Ricky Henry

Playing information
- Position: Centre
Representative
| Years | Team | Pld | T | G | FG | P |
| 1996 | NZ Māori | 2 | 2 | 0 | 0 | 8 |

Coaching information
Club
| Years | Team | Gms | W | D | L | W% |
| 2024– | NQ Cowboys Women | 21 | 11 | 0 | 10 | 52 |
Representative
| Years | Team | Gms | W | D | L | W% |
| 2022– | NZ Kiwi Ferns | 10 | 5 | 0 | 5 | 50 |
- Source: As of 22 September 2024

= Ricky Henry (rugby league) =

New Zealand RL coach and former rugby league footballer

Ricky Henry is a New Zealand professional rugby league football coach who is the head coach of the North Queensland Cowboys Women in the NRL Women's Premiership (NRLW) and the New Zealand women's national rugby league team.

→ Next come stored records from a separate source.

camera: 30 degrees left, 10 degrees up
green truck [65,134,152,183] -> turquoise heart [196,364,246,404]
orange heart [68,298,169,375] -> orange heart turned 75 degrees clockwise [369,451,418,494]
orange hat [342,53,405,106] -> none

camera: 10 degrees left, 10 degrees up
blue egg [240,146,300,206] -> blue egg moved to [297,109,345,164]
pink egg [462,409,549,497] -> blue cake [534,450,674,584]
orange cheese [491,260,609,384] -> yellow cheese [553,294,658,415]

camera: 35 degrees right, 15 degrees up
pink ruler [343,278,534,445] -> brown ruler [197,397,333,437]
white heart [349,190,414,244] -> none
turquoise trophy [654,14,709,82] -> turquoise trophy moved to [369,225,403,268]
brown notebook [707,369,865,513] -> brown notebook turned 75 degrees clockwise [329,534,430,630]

He previously worked with the New Zealand Warriors, as an assistant to their NRL team and head coach of their New South Wales Cup team.

==Background==
Henry is of Māori descent from the Ngāpuhi and Ngāti Kahungunu iwis.

==Playing career==
A Junior Kiwis and New Zealand Māori representative, Henry joined the Auckland Warriors in 1995, spending three years at the club without playing first grade. In 1997, he played in the Warriors' Super League Reserve Grade Grand Final loss to the Canterbury Bulldogs. In 1998, Henry joined the South Sydney Rabbitohs, playing reserve grade for two seasons.

==Coaching career==
===New Zealand Warriors===
From 2008 to 2011, Henry worked in a development coaching role with the New Zealand Warriors, which involved preparing NRL Under-20s players for the NRL. Prior to this he coached the Richmond Rovers in the Auckland Rugby League.

In 2012, he was appointed head coach of the Auckland Vulcans, the Warriors' New South Wales Cup feeder club. Following the season, he was promoted to Warriors' NRL assistant coach under Matthew Elliott. He left the role at the end of the 2014 season following Elliott's departure.

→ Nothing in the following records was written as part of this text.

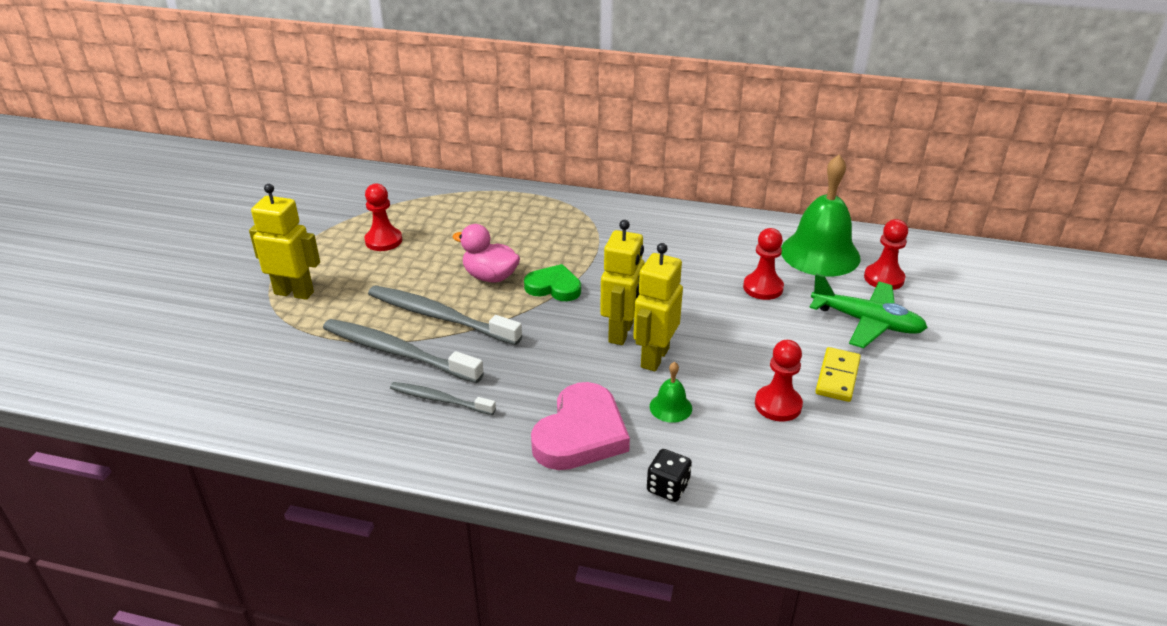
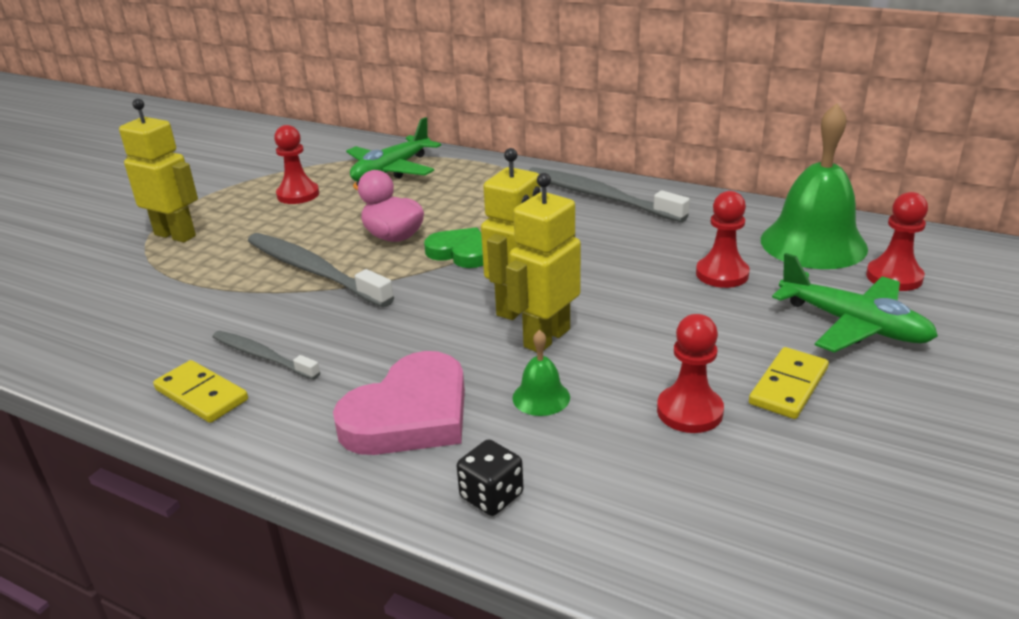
camera: 15 degrees right, 5 degrees down
grey toothbrush [323,319,484,383] -> grey toothbrush moved to [528,167,690,222]
none -> yellow domino [153,360,248,423]
none -> green plane [346,117,441,181]

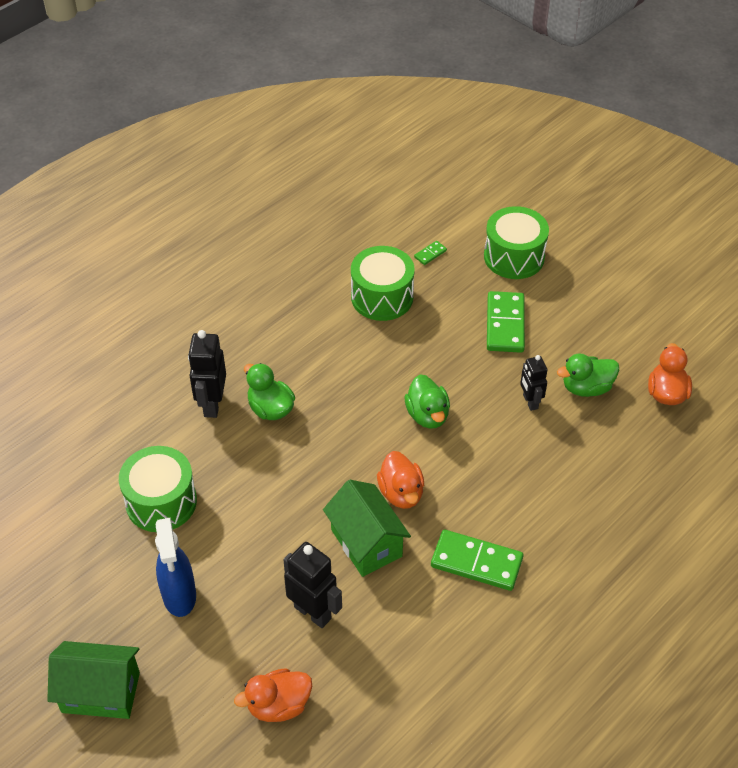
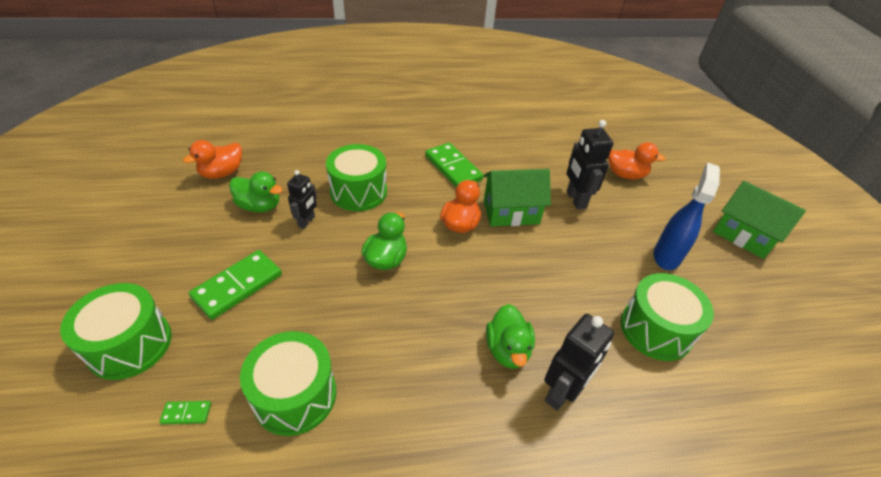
camera: 145 degrees left, 5 degrees down
green house [323,480,411,577] -> green house turned 75 degrees clockwise [483,169,551,227]
none -> green drum [326,144,387,211]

In 2016, Henry returned to the Warriors as NSW Cup assistant coach under Stacey Jones. In 2017, he took over from Jones as head coach, taking the side to the preliminary final. In 2018, he coached the Warriors' Jersey Flegg Cup side. In 2019, he was again the assistant coach for the NSW Cup side.

===New Zealand Kiwi Ferns===
On 20 September 2020, Henry was announced as head coach of the New Zealand women's national rugby league team. On 7 November 2020, he won his first game in charge of the side, a 28–8 win over Fetu Samoa at Mt Smart Stadium.

In November 2022, Henry led the Kiwi Ferns to the final of the 2021 Women's Rugby League World Cup, which they lost to Australia 54–4.

On 28 October 2023, the Kiwi Ferns defeated Australia 12–6 to win the Pacific Championships. It was their first win over Australia since 2016 and their first major trophy since the 2008 World Cup.

===North Queensland Cowboys===
On 20 February 2024, Henry was appointed head coach of the North Queensland Cowboys Women's team, signing a three-year contract.